*Task description:* Put the data below into a Markdown table with two columns, Row and Line, giving each line of the data its own numbered row. Leave out blank lines and the pictures.

=-=-=-=-=

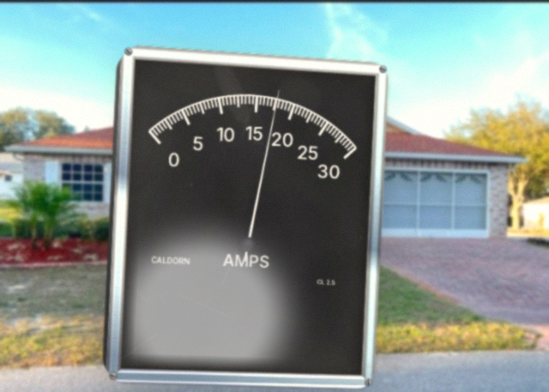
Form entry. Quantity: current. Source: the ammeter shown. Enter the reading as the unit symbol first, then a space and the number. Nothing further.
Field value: A 17.5
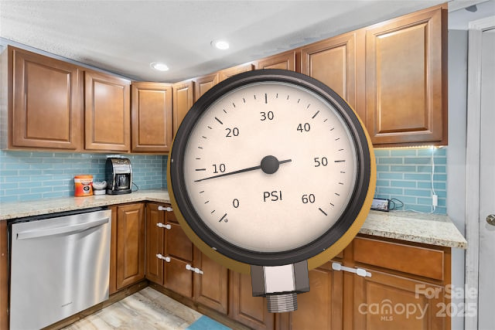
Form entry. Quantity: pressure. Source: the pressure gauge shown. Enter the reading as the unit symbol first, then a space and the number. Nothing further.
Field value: psi 8
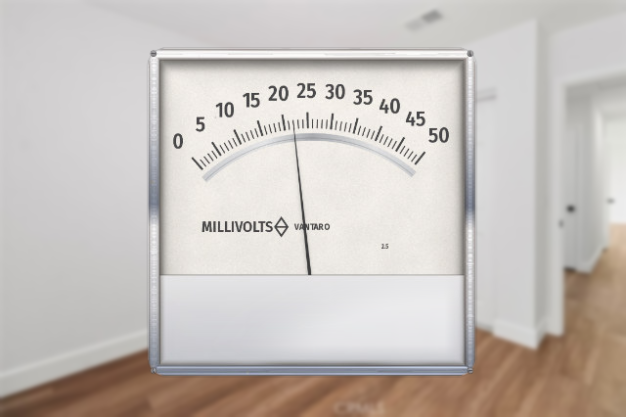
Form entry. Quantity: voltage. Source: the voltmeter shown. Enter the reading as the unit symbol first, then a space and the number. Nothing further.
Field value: mV 22
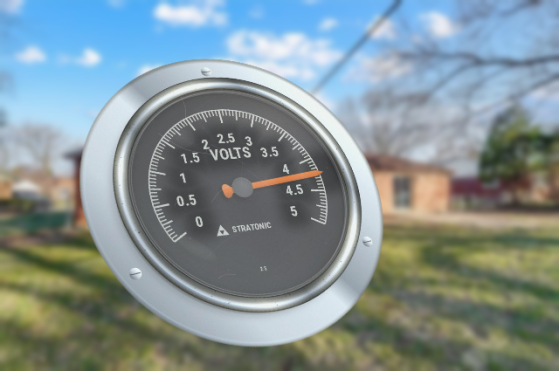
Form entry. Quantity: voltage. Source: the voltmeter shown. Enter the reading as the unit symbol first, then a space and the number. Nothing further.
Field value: V 4.25
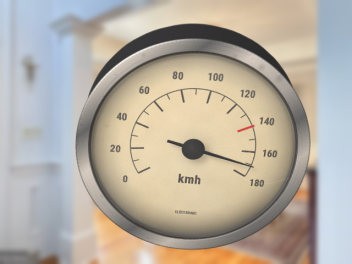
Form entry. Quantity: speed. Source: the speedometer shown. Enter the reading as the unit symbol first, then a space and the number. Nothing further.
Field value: km/h 170
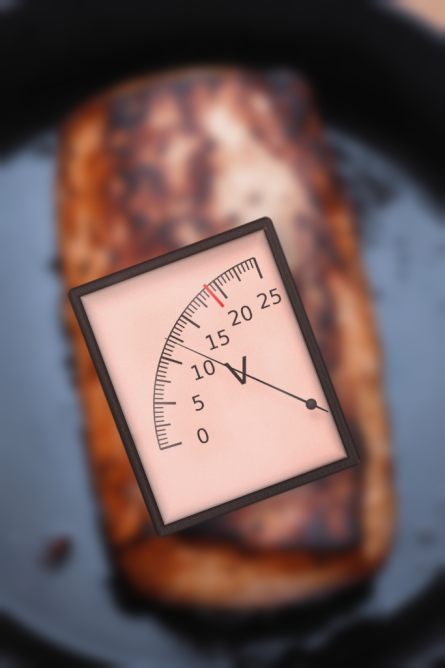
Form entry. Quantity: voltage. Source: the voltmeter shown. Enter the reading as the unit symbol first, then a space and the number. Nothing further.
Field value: V 12
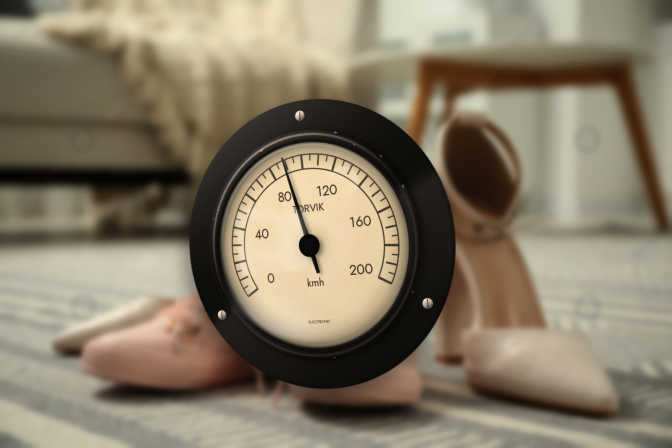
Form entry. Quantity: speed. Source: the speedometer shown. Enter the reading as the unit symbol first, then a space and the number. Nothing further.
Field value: km/h 90
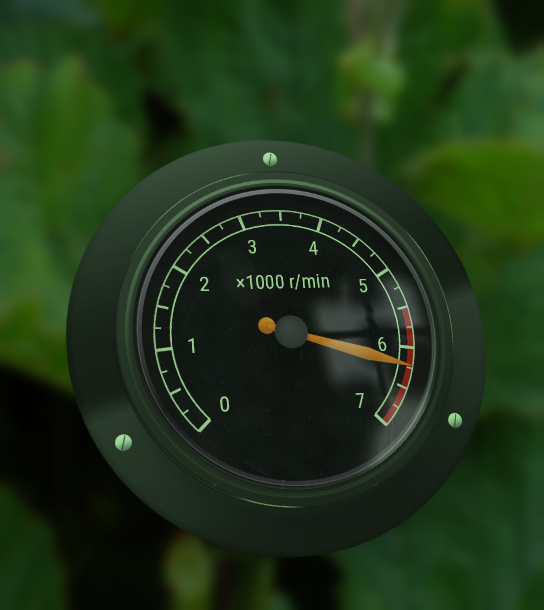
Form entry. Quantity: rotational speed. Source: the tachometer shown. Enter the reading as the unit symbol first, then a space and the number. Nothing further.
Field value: rpm 6250
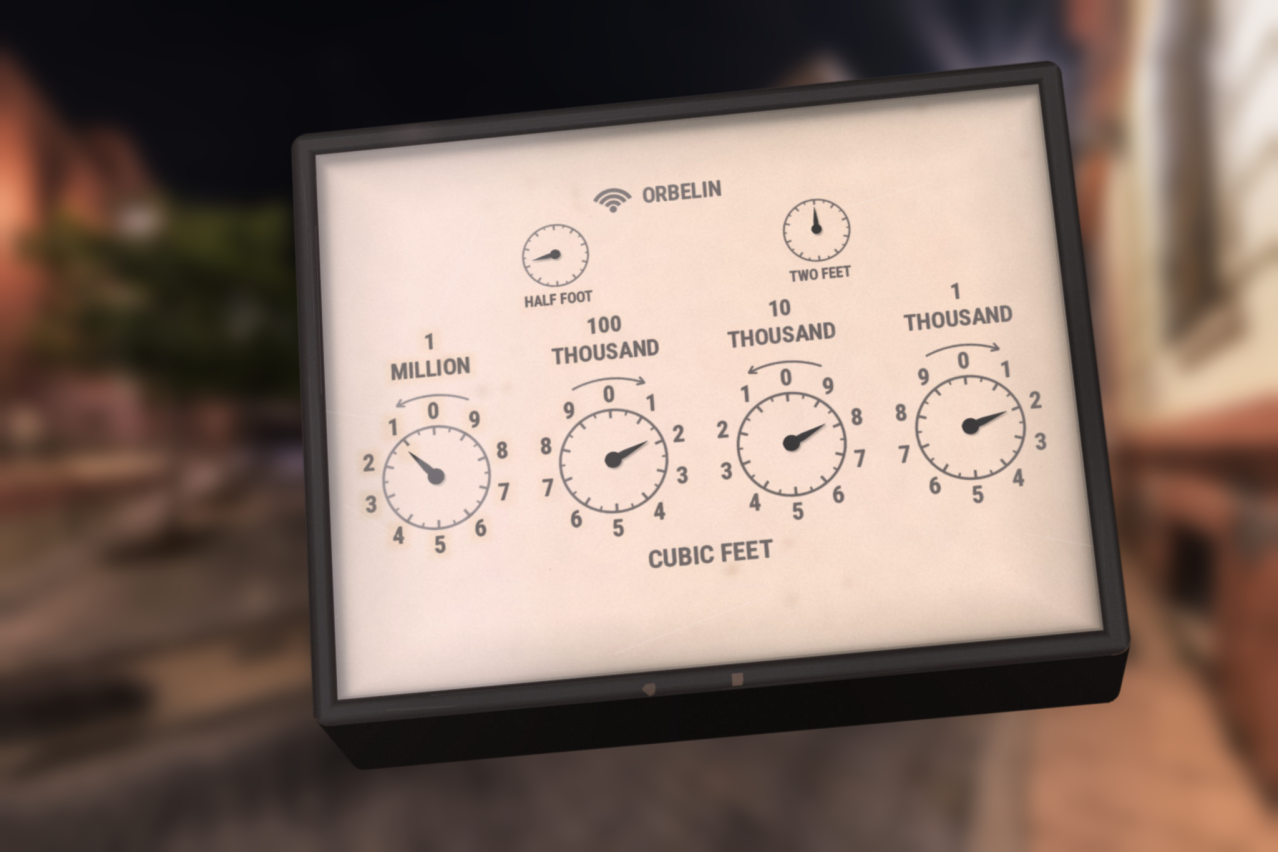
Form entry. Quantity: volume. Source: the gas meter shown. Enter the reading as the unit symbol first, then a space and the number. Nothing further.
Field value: ft³ 118200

=-=-=-=-=

*Answer for this exercise:*
| Row | Line |
|---|---|
| 1 | Form entry. Quantity: current. Source: the ammeter shown. Enter the reading as the unit symbol first, then a space and the number. Nothing further. |
| 2 | Field value: A 17.5 |
| 3 | Form entry. Quantity: pressure. Source: the pressure gauge shown. Enter the reading as the unit symbol first, then a space and the number. Nothing further. |
| 4 | Field value: psi 8 |
| 5 | Form entry. Quantity: voltage. Source: the voltmeter shown. Enter the reading as the unit symbol first, then a space and the number. Nothing further. |
| 6 | Field value: mV 22 |
| 7 | Form entry. Quantity: voltage. Source: the voltmeter shown. Enter the reading as the unit symbol first, then a space and the number. Nothing further. |
| 8 | Field value: V 4.25 |
| 9 | Form entry. Quantity: speed. Source: the speedometer shown. Enter the reading as the unit symbol first, then a space and the number. Nothing further. |
| 10 | Field value: km/h 170 |
| 11 | Form entry. Quantity: voltage. Source: the voltmeter shown. Enter the reading as the unit symbol first, then a space and the number. Nothing further. |
| 12 | Field value: V 12 |
| 13 | Form entry. Quantity: speed. Source: the speedometer shown. Enter the reading as the unit symbol first, then a space and the number. Nothing further. |
| 14 | Field value: km/h 90 |
| 15 | Form entry. Quantity: rotational speed. Source: the tachometer shown. Enter the reading as the unit symbol first, then a space and the number. Nothing further. |
| 16 | Field value: rpm 6250 |
| 17 | Form entry. Quantity: volume. Source: the gas meter shown. Enter the reading as the unit symbol first, then a space and the number. Nothing further. |
| 18 | Field value: ft³ 118200 |